(646f) Stability Condition and Discretization Scheme for the Population Balance | AIChE

(646f) Stability Condition and Discretization Scheme for the Population Balance


Du, J. - Presenter, Carnegie Mellon University
Ydstie, B. E. - Presenter, Carnegie Mellon University

The main contribution of this work is two-fold. First, a global stability analysis is developed to derive the stability condition for population balance in the infinite dimensional space. The general form of population balance is a partial differential equation in the particle phase space which consists of external and internal coordinates. The external coordinates show the spatial location of each particle whereas the internal coordinates provide the unique information of particle such as size, shape, change of distribution. An entropy based energy function is developed to analyze the stability property of population balance. In order to formulate the entropy function, extensive variables and corresponding intensive variables are defined based on the characteristics of population balance. It is proven that the resulting energy function is a valid energy function and stability is demonstrated using classical  energy methods. The resulting stability conditions provide guidelines for inventory control system design.

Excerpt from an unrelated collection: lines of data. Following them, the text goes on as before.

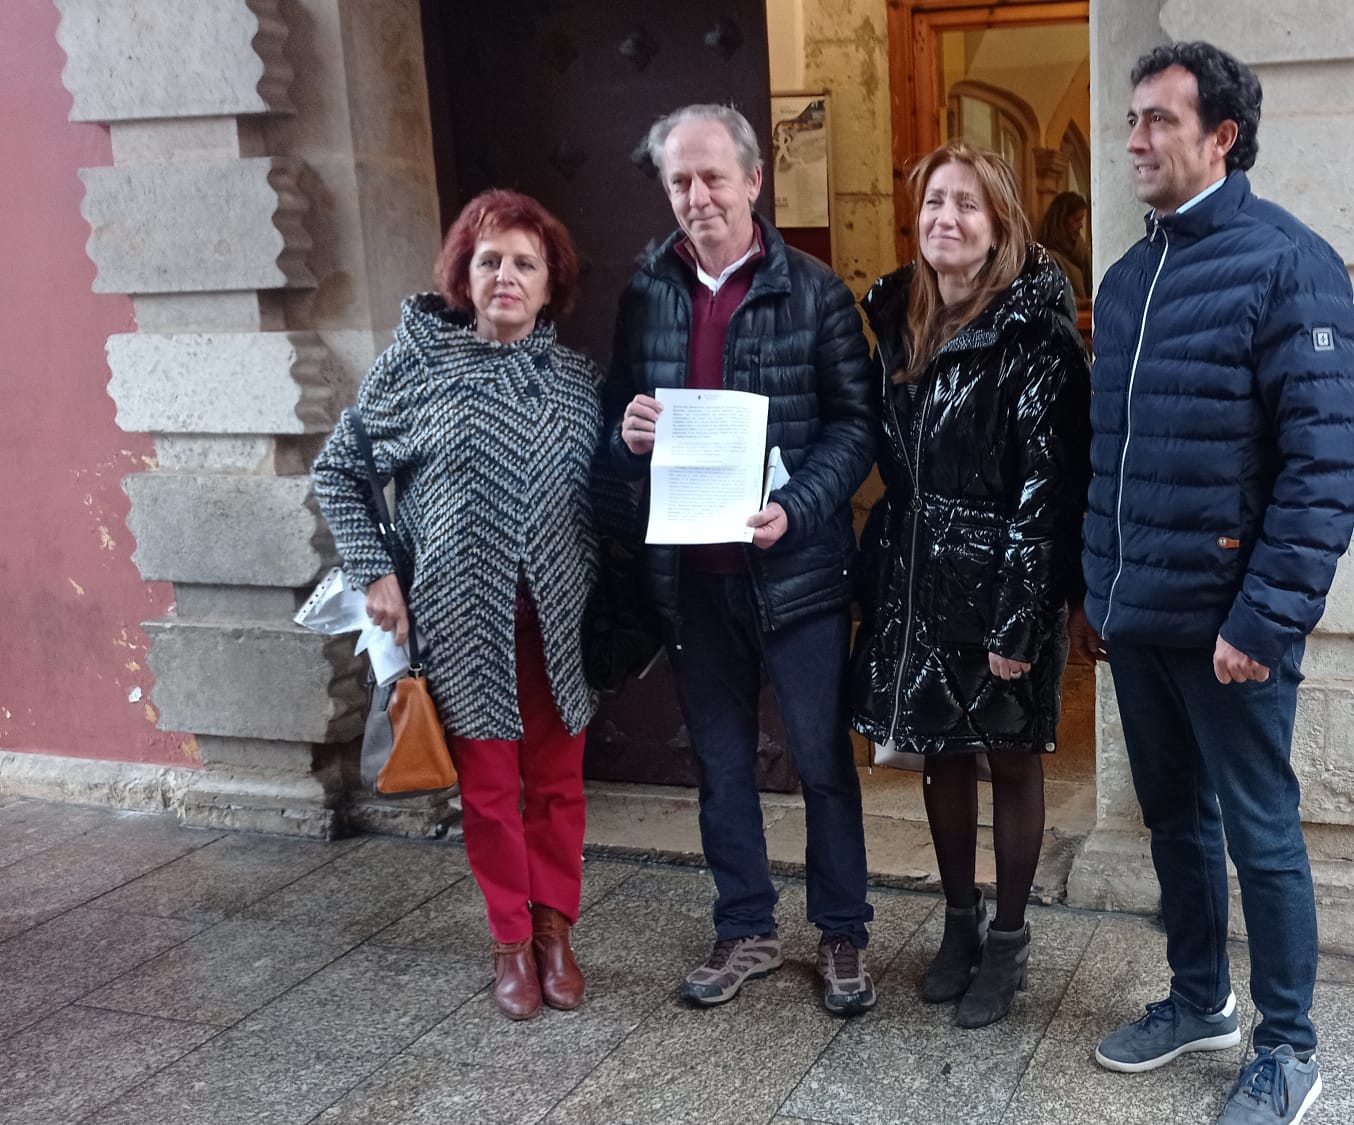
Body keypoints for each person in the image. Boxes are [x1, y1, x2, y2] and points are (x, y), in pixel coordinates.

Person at [1077, 41, 1354, 1125]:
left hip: (1230, 626)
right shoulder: (1128, 275)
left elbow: (1327, 463)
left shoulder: (1289, 265)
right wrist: (1093, 590)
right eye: (1133, 119)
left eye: (1157, 120)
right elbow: (1109, 457)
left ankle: (1287, 1047)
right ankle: (1199, 999)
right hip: (1138, 616)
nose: (1135, 139)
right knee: (1172, 824)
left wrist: (1262, 618)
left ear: (1221, 137)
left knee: (1259, 829)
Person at [607, 104, 880, 1015]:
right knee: (721, 764)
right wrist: (629, 430)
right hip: (692, 579)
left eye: (713, 177)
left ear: (754, 180)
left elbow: (856, 427)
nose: (696, 197)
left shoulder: (816, 291)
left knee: (819, 759)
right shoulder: (646, 289)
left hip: (794, 575)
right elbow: (618, 413)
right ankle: (747, 926)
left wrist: (797, 508)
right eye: (679, 181)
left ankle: (842, 931)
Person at [312, 189, 601, 1021]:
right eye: (489, 261)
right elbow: (339, 471)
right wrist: (375, 570)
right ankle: (510, 942)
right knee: (487, 791)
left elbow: (609, 495)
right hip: (462, 622)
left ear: (551, 285)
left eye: (524, 263)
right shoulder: (416, 368)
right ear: (463, 277)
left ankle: (556, 931)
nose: (506, 276)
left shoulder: (581, 384)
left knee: (557, 788)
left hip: (557, 622)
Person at [850, 142, 1090, 1029]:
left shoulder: (1036, 335)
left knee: (1012, 756)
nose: (945, 219)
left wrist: (1022, 617)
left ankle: (1012, 938)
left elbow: (1048, 487)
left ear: (999, 228)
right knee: (938, 752)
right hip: (916, 568)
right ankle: (960, 921)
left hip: (1001, 574)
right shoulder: (898, 319)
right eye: (933, 203)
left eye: (967, 207)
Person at [1036, 190, 1092, 302]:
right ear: (1061, 221)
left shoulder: (1082, 253)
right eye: (1076, 220)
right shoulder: (1047, 258)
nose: (1081, 225)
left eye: (1081, 220)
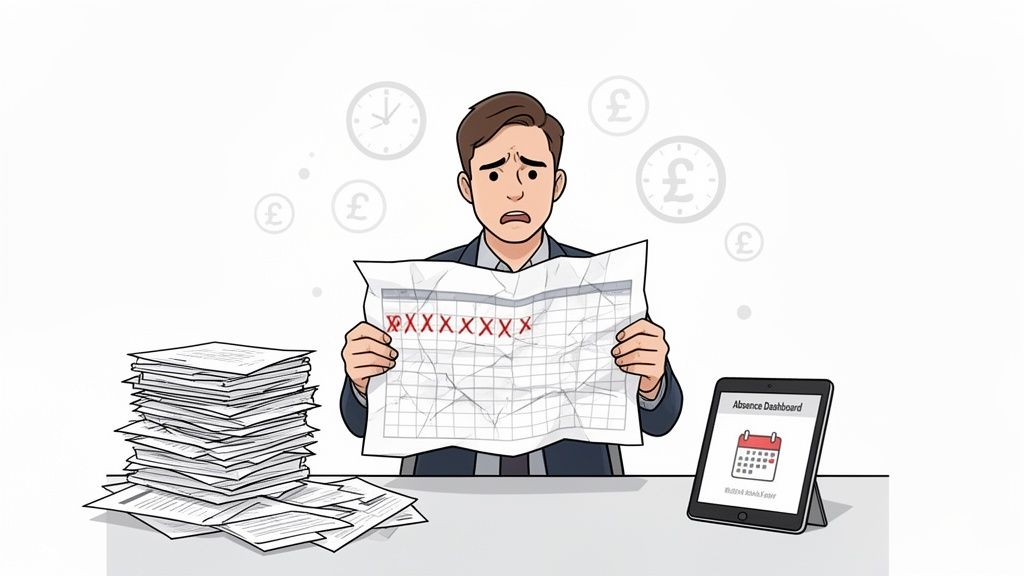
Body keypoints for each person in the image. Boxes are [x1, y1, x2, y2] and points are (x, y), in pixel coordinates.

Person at [340, 91, 682, 475]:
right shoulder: (419, 288)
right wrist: (360, 380)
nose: (514, 190)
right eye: (493, 173)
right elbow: (357, 423)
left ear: (556, 184)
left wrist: (653, 379)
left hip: (576, 499)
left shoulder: (601, 283)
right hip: (448, 499)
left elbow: (661, 420)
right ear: (467, 188)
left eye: (533, 172)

Second a novel discretization scheme is presented. The discretization scheme approximates population balance by establishing mass balance and number balance in each discrete interval. The continuous infinite dimension of particle phase space is reduced to finite dimension such that the partial differential equation is replaced with a set of ordinary different equations. Matrix analysis is employed to derive the stability property of the discretized population balance and the result is compared with that obtained for the entropy based energy analysis of the continuous population balance. Numerical simulations show that the matrix condition converges to analytical condition for continuous population balance if the number of discrete size intervals is large than a threshold value which can be obtained via simulations. Simulations results support the analytical stability condition derived from both approaches. The results of the paper are applied to crystallization and compared with Doherty’s results.